6) Advanced Ceramic Fiber Applications

Advanced ceramic fibers differ from traditional ceramic fibers in their application focus. Beyond leveraging their high-temperature resistance, insulation, and fireproofing qualities, advanced ceramic fibers amplify their other functional characteristics, such as wave absorption, corrosion resistance, and weather resistance.
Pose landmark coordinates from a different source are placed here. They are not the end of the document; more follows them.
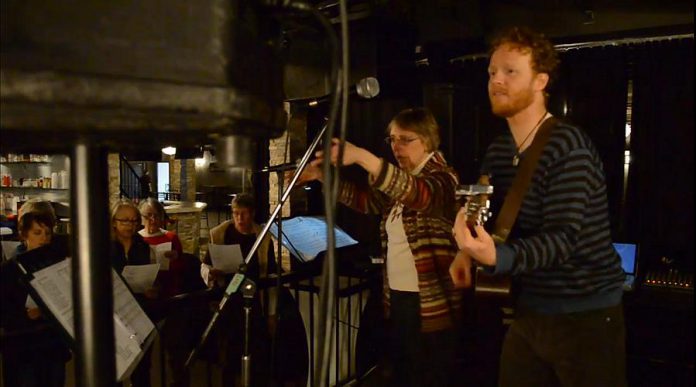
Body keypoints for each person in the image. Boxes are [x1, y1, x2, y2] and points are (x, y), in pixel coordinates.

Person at [450, 26, 627, 387]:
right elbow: (486, 213)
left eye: (510, 71)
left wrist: (496, 258)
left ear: (540, 81)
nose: (496, 80)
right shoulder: (499, 150)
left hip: (586, 314)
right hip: (529, 308)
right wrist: (466, 253)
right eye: (492, 72)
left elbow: (563, 240)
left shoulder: (568, 146)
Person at [299, 107, 462, 387]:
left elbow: (419, 195)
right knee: (405, 370)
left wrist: (362, 157)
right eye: (392, 139)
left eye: (405, 139)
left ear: (428, 141)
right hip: (400, 296)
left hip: (429, 299)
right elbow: (366, 201)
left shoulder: (444, 178)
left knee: (429, 373)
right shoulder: (400, 179)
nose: (396, 147)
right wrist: (322, 177)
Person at [200, 192, 279, 386]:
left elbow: (270, 273)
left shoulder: (262, 237)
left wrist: (271, 313)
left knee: (257, 350)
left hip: (255, 300)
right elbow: (205, 264)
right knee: (229, 351)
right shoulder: (221, 233)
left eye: (243, 213)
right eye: (235, 213)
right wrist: (210, 273)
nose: (239, 218)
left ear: (252, 213)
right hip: (229, 299)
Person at [0, 199, 71, 387]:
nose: (44, 239)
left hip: (51, 345)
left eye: (47, 233)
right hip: (23, 350)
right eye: (37, 233)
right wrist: (27, 315)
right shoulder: (9, 270)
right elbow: (4, 314)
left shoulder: (56, 264)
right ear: (24, 235)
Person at [110, 199, 157, 387]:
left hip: (140, 311)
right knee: (115, 368)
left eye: (134, 221)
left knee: (142, 368)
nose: (130, 225)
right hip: (114, 314)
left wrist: (152, 289)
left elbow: (151, 276)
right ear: (114, 221)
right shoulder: (104, 247)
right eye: (124, 221)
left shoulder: (143, 246)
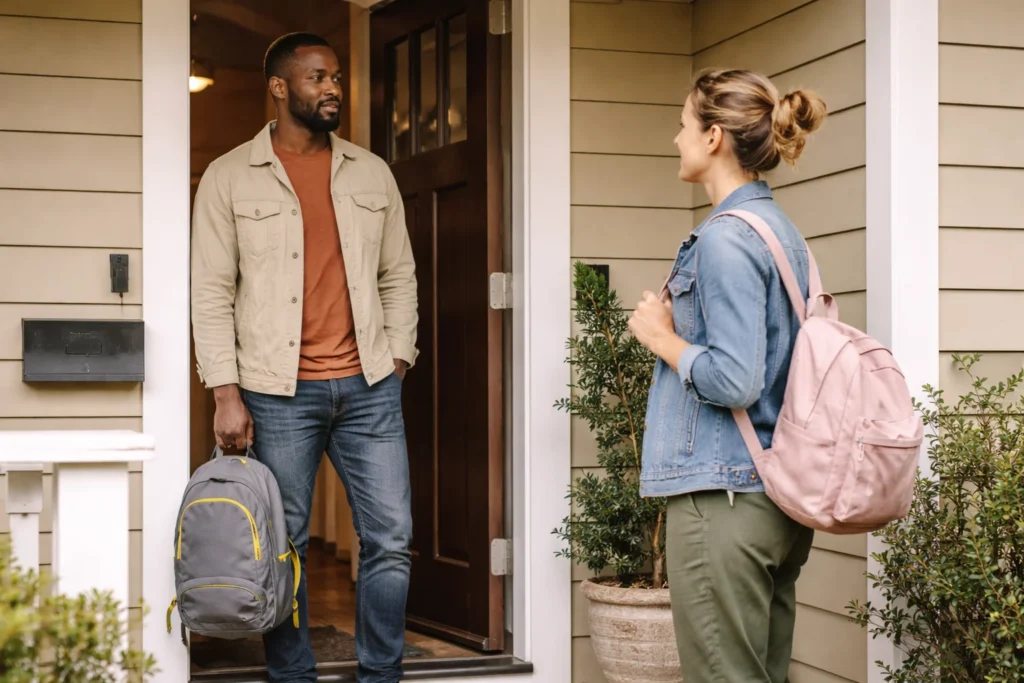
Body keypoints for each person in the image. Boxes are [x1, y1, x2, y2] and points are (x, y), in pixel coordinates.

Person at [190, 31, 418, 683]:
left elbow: (398, 275)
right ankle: (292, 673)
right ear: (280, 87)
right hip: (274, 390)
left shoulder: (370, 172)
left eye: (336, 77)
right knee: (283, 545)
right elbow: (210, 291)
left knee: (391, 540)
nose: (333, 88)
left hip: (369, 387)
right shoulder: (231, 177)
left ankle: (382, 672)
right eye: (318, 78)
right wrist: (224, 390)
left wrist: (397, 355)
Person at [627, 68, 827, 683]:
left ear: (714, 136)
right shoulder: (780, 232)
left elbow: (737, 379)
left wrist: (661, 337)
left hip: (727, 499)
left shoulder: (725, 240)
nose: (676, 138)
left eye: (684, 125)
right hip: (773, 496)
Ceramic fibers are inherently semiconducting, making them critical materials for radar wave absorption. They also possess ideal structural properties, including lightweight, high strength, high-temperature resistance, and oxidation resistance. By modifying their crystal structure during production, the resistivity of the fibers can be adjusted. Multi-directional, multi-layer layering enables both wave absorption and transmission. Ceramic fiber-reinforced composites can be directly fabricated into stealth structural components, offering superior strength and high-temperature performance compared to stealth coatings. For example, the F-22 Raptor uses ceramic-based stealth structural materials near its exhaust nozzles. The tail fins of France’s APTGD missile are composed of hexagonal ceramic wave-absorbing tiles with excellent absorption properties. The U.S. Air Force has developed a broadband wave-transparent radome made of Si₃N₄.

Examples:

• Alumina Fiber: Used in environmental and recycling technologies, such as incineration equipment for electronic waste. After years of operation, alumina fibers maintain their excellent corrosion resistance against various harmful substances in furnaces. They are also employed in automotive exhaust systems as ceramic linings, known for their structural stability.
• Zirconia Fiber: Applied in ultra-high-temperature insulation composites, protective materials, ablation materials, and satellite battery separators in aerospace, military, and nuclear energy sectors. They are used as lining materials for industrial electric furnaces, gas furnaces, and laboratory furnaces operating at 1600–2000°C. They are also combined with metals, alloys, and glass to create metal matrix composites for wide temperature ranges. Additionally, they serve as ultra-high-temperature filters and carriers for high-temperature reaction catalysts, capable of filtering ultra-high-temperature liquids or gases.
• Quartz Fiber: Used as reinforcement for high-temperature ablation materials, high-temperature insulation seals, resin reinforcement, high-temperature insulation, bundling, and wrapping materials. Applications include industrial insulation, cable insulation coating, exhaust pipe insulation, high-temperature furnace curtains, friction reinforcement materials for machinery, fireproof casings, and other insulation protective layers. They are also used for insulating shipboard equipment, transformers, mutual inductors, motors, and other electronic products.
• Silicon Carbide Fiber: Functions as thermal shielding, high-temperature conveyor belts, and filter cloths for hot gases or molten metals. They are employed as high-temperature structural materials in fiber-reinforced ceramic matrix composites (CMC), used in engine hot-end components such as exhaust nozzles, combustion chambers, afterburners, turbine outer rings, guide vanes, and rotor blades in aerospace. Silicon carbide-reinforced metal matrix composites, including titanium, magnesium, and copper-based variants, exhibit superior specific strength, specific stiffness, thermal expansion coefficients, thermal conductivity, and wear resistance, making them easier to produce as qualified metal matrix composites.

5. Conclusion

The ceramic fibers described above are primarily used for high-temperature resistance, insulation, and fire resistance. As refractory materials, they have significant potential for expansion, particularly in building insulation panels, high-temperature industrial furnaces, and filtration systems, especially with China’s carbon neutrality goals. Advanced ceramic fibers, with their lightweight, high strength, high modulus, high-temperature resistance, corrosion resistance, erosion resistance, and design flexibility, are indispensable in cutting-edge applications such as rockets, satellites, missiles, fighter jets, and naval vessels.